İnsan beyni sizi mutlu etmek için çalışır her şart ve koşulda, size yarar sağlar, olaylar karşısında yalnızca sizi odak noktası yapar, 3. Kişilerin düşüncelerinin hislerinin sizin menfaatiniz karşısında uğrayacağı durumların önemi yoktur. Peki vicdanınız kim leh ve aleyhine çalışır, beyin gibi mantıklı bir organın algılayamadığı, uğraşmadığı; tüm canlılar karşısında onların haklarını da size savunma kavgası nedir bunun.
Bir akarsu gibi tüm berraklığıya, devinimiyle, durmaksızın beyninizde akar durur.

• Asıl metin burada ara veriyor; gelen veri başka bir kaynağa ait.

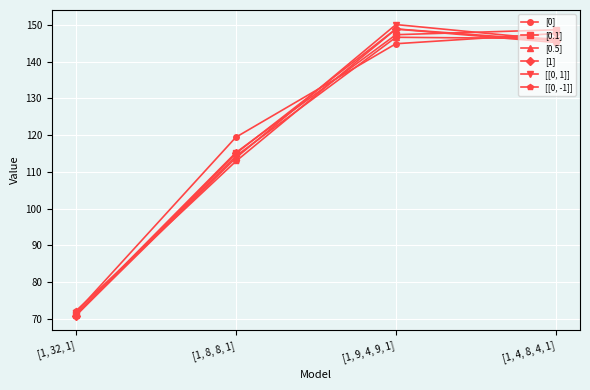

What is the total value across all series at [1, 9, 4, 9, 1]?

886.9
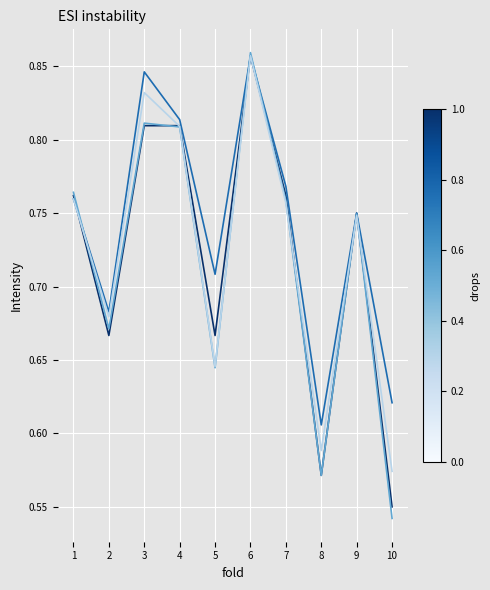

Which category has the highest value across all series?

6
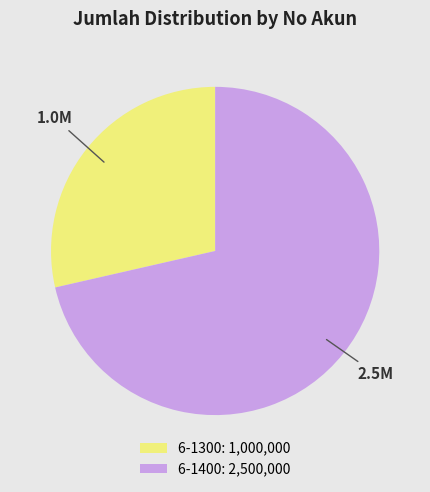

How many segments does this pie chart have?

2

Bazen yaptığınız bir eylemin neticesiyle ilgili vicdanınızla karşılıklı masaya oturursunuz, blöf yok,kartlar açık, çarpar yüzünüze niyetinizi, sonra ağlayıp günah yıkamaya geçersiniz yada özür dileyerek dilden bit ayıklamaya, vicdanım ben miyim? Vicdanımın dediği ve benim iyi olanı yapışım benim iyi insan oluşumdan mıdır? Yoksa ben kötüyümde arada vicdanımın dediğini yaparak nötr biri olmaya mı çalışıyorum.

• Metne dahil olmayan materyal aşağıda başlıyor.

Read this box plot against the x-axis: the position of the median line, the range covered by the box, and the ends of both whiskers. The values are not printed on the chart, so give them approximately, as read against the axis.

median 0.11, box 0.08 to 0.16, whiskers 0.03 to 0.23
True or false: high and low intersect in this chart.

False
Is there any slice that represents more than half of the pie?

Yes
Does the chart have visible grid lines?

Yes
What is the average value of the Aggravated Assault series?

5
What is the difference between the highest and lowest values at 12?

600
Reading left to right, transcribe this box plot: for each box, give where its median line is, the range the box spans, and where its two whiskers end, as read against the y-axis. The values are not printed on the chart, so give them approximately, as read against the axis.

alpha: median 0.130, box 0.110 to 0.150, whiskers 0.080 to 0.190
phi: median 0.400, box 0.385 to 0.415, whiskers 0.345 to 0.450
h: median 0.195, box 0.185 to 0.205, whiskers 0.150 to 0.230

Sırf vicdanım sussun diye yaptıklarım; onun için mi, onu rahatlatmak için... yoksa ben tüm bedenimin toplamıyla sadece bir vicdan mıyım?
Kitabı okurken baş karakterin kendini sorgulayışı, neticesinde aldığı kararlar, aklıma kendi bazı muhakemelerimi getirdi ve ilgili bu tür soruları sordum kendime.